The 9th U.S. Circuit Court of Appeals has ruled that the strict language of the 2005 bankruptcy reform law allows higher-income debtors to limit the amount of money and time for repayment of debts, though lower-income debtors do not share the same benefit.

Also, the 9th Circuit held that bankruptcy judges must stick to the terms of the 2005 bankruptcy reform law even though it treats higher-income debtors better than lower-income debtors when it comes to calculating income available to pay creditors in Chapter 13 reorganizations.

“We may not make changes to the plain language of the Bankruptcy Code based on policy concerns because that is the job of Congress,” wrote Judge Eugene E. Siler, a visiting judge of the 6th Circuit sitting by special designation.

The decision provides a potential windfall for what the law defines as “above-median income debtors” because repayment plans can be created to pay creditors smaller amounts over shorter periods of time. Debtors in the “below-median income” classification must still make “reasonable” repayments for up to five years, the standard set by the statute.

First impression

The ruling, In re Kagenveama, 527 F.3d 990 (2008), makes the 9th Circuit the first in the country to come down on the side of following the literal letter of the Bankruptcy Abuse Prevention and Consumer Protection Act of 2005 on the means test to calculate “projected disposable income.” The ruling allows the repayments to be for periods shorter than five years, meaning that if a debtor received a windfall after the shortened repayment period, the creditor would have no recourse to collect.

In the 2005 reforms, Congress removed the discretion from bankruptcy judges in setting “reasonable” repayment plans for higher-income debtors and set up its own schedules based on the most recent six months of disposable income.

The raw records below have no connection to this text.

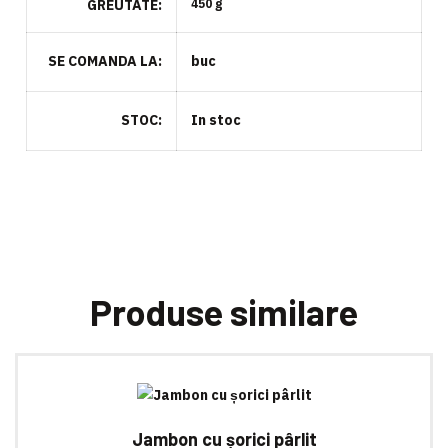
GREUTATE
450 g
SE COMANDA LA
buc
STOC
In stoc
Produse similare
Jambon cu șorici pârlit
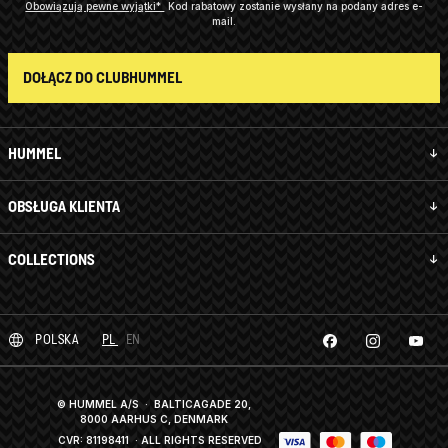
Obowiązują pewne wyjątki*
Kod rabatowy zostanie wysłany na podany adres e-
mail.
DOŁĄCZ DO CLUBHUMMEL
HUMMEL
OBSŁUGA KLIENTA
COLLECTIONS
POLSKA
PL
EN
© HUMMEL A/S · BALTICAGADE 20,
8000 AARHUS C, DENMARK
CVR: 81198411
· ALL RIGHTS RESERVED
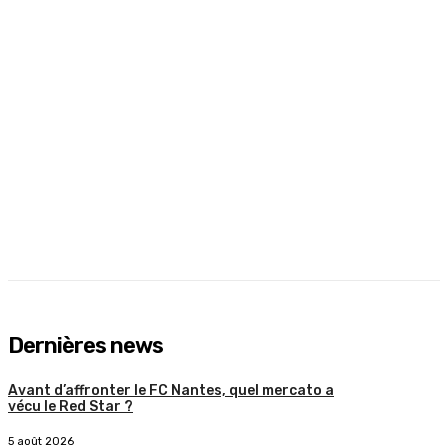
Dernières news
Avant d’affronter le FC Nantes, quel mercato a
vécu le Red Star ?
5 août 2026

This creates an incentive for a higher- income debtor “to fiddle with his expenses and income just before he presents his creditor plan for confirmation,” wrote Judge Carlos Bea in dissent. “So long as he can push up his expenses and delay receipt of income so as to show no ‘disposable income’ at the time of plan confirmation, he can propose such a short period of time that he can save any postponed income from the creditors’ clutches.”

“This case is a giant for the 9th Circuit,” said M. Jonathan Hayes, an adjunct professor at the University of West Los Angeles School of Law, who helped file an amicus on behalf of the National Association of Consumer Bankruptcy Attorneys in support of the debtor, Laura F. Kagenveama.

“I know a whole bunch of lawyers in [Southern California] filing cases proposing [repayment] plans using the means test and a six-month plan of nominal payment, even if the person can clearly pay more,” said Hayes of Woodland Hills, Calif.

Bankruptcy courts around the country have been torn about whether to apply the rule as written by Congress or to declare “potential disposable income” a starting point to calculate what a high-income debtor can actually afford to repay.

“A mess on their hands”

A 9th Circuit Bankruptcy Appellate Panel, in November, came down on the opposite side of the circuit’s Kagenveama decision, in Pak v. eCast Settlement Corp., 378 B.R. 257 (2007).

In Pak, the Bankruptcy Appellate Panel held that the historic definition of “disposable income” is merely a “starting point” to determine “projected disposable income” that a debtor can devote to payment under the 2005 law.

“[Kagenveama] is a huge message to Congress that they’ve got a mess on their hands and they can’t leave it to the courts to fix it,” said Judge Keith Lundin, a bankruptcy judge for Tennessee’s Middle District and author of Chapter 13 Bankruptcy (3d ed). Bankruptcy trustees around the country warned Congress in 2005 this would be a problem, but they ignored it, Lundin said.

Hayes predicted “major divisions among the circuits” over this issue. “This Supreme Court will have to take it at some point,” he said.

The current dispute began when Chapter 13 trustee Edward Maney of Arizona challenged a repayment plan by Kagenveama when her bankruptcy petition showed she had an income of $74,000 a year and $1,500 per month in disposable income to dedicate to paying creditors. But as an above-median-income debtor, she was required to recalculate her living expenses under Section 1324(b)(3), leaving her with zero in disposable income.

She volunteered to repay $1,000 per month for three years, rather than the typical five-year commitment period. The trustee appealed, and the 9th Circuit agreed she could limit her repayment to three years at the lower amount, even though her income projections realistically showed a greater ability to pay.

Justice Department spokesman Charles Miller declined to comment on the whether the case would be appealed.

Kagenveama’s attorney, Andrew S. Nemeth of Phillips & Associates in Phoenix, could not be reached for comment.